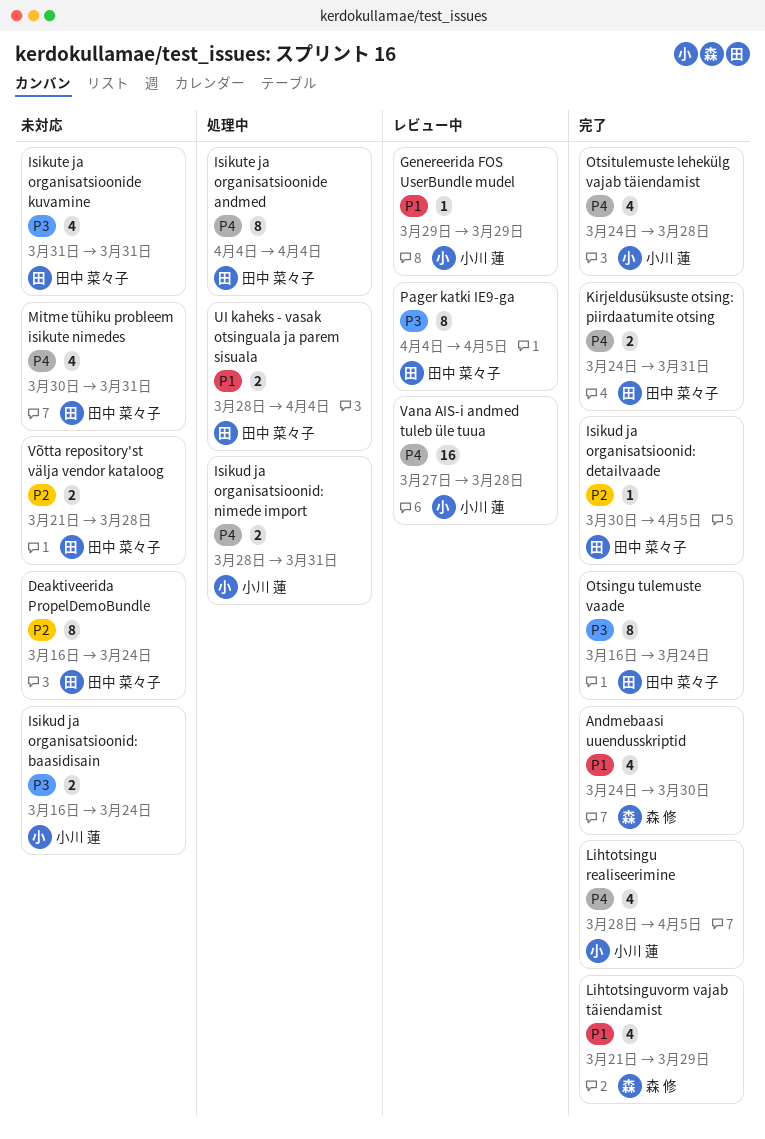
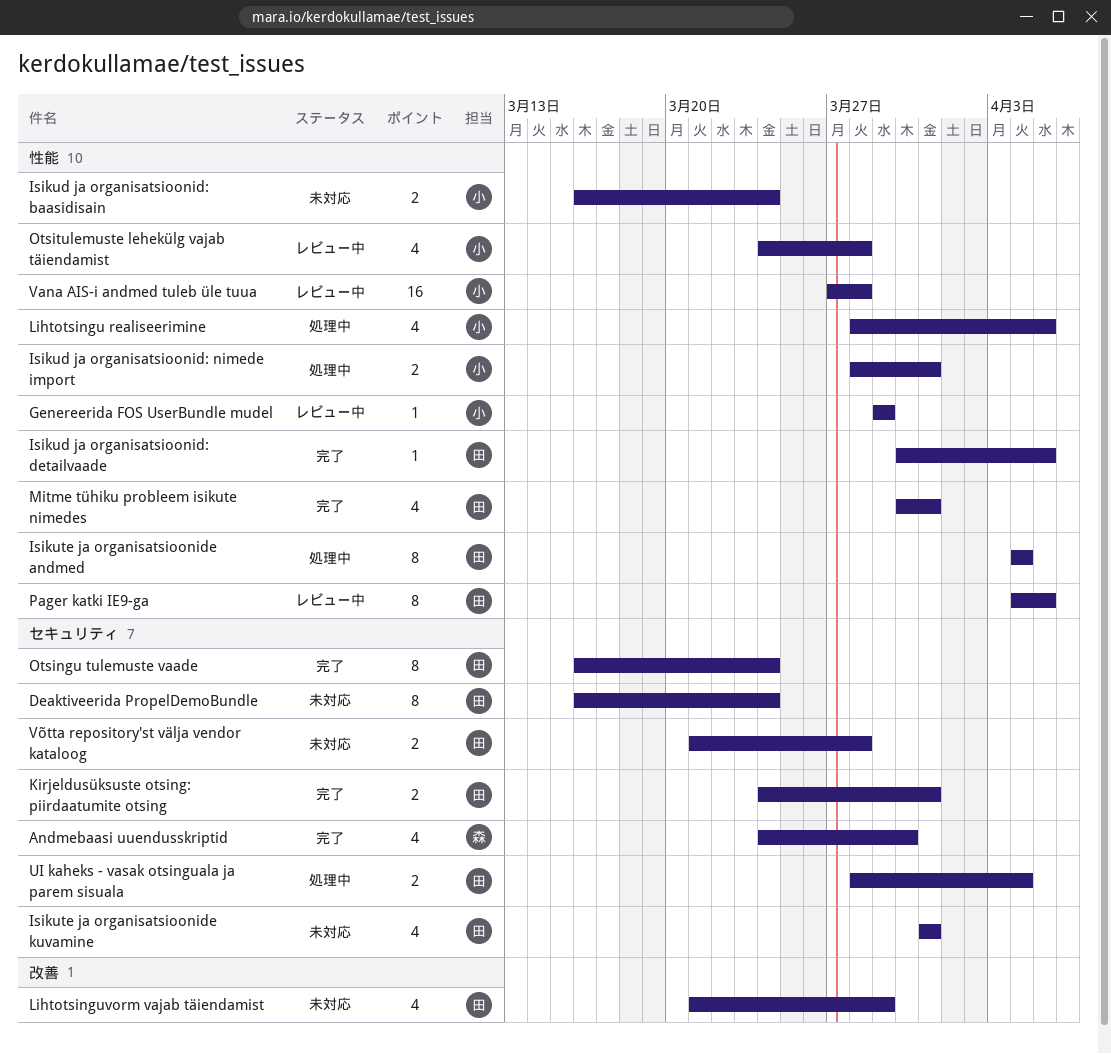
Lihtotsingu realiseerimine, status: 完了 -> 処理中
Lihtotsinguvorm vajab täiendamist, status: 完了 -> 未対応
Lihtotsinguvorm vajab täiendamist, owner: 森 修 -> 田中 菜々子
Mitme tühiku probleem isikute nimedes, status: 未対応 -> 完了
Otsitulemuste lehekülg vajab täiendamist, status: 完了 -> レビュー中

### Task goal
This task calls for an exact copy of the data above, without pictures.

### Expected output
Lihtotsingu realiseerimine, status: 完了 -> 処理中
Lihtotsinguvorm vajab täiendamist, status: 完了 -> 未対応
Lihtotsinguvorm vajab täiendamist, owner: 森 修 -> 田中 菜々子
Mitme tühiku probleem isikute nimedes, status: 未対応 -> 完了
Otsitulemuste lehekülg vajab täiendamist, status: 完了 -> レビュー中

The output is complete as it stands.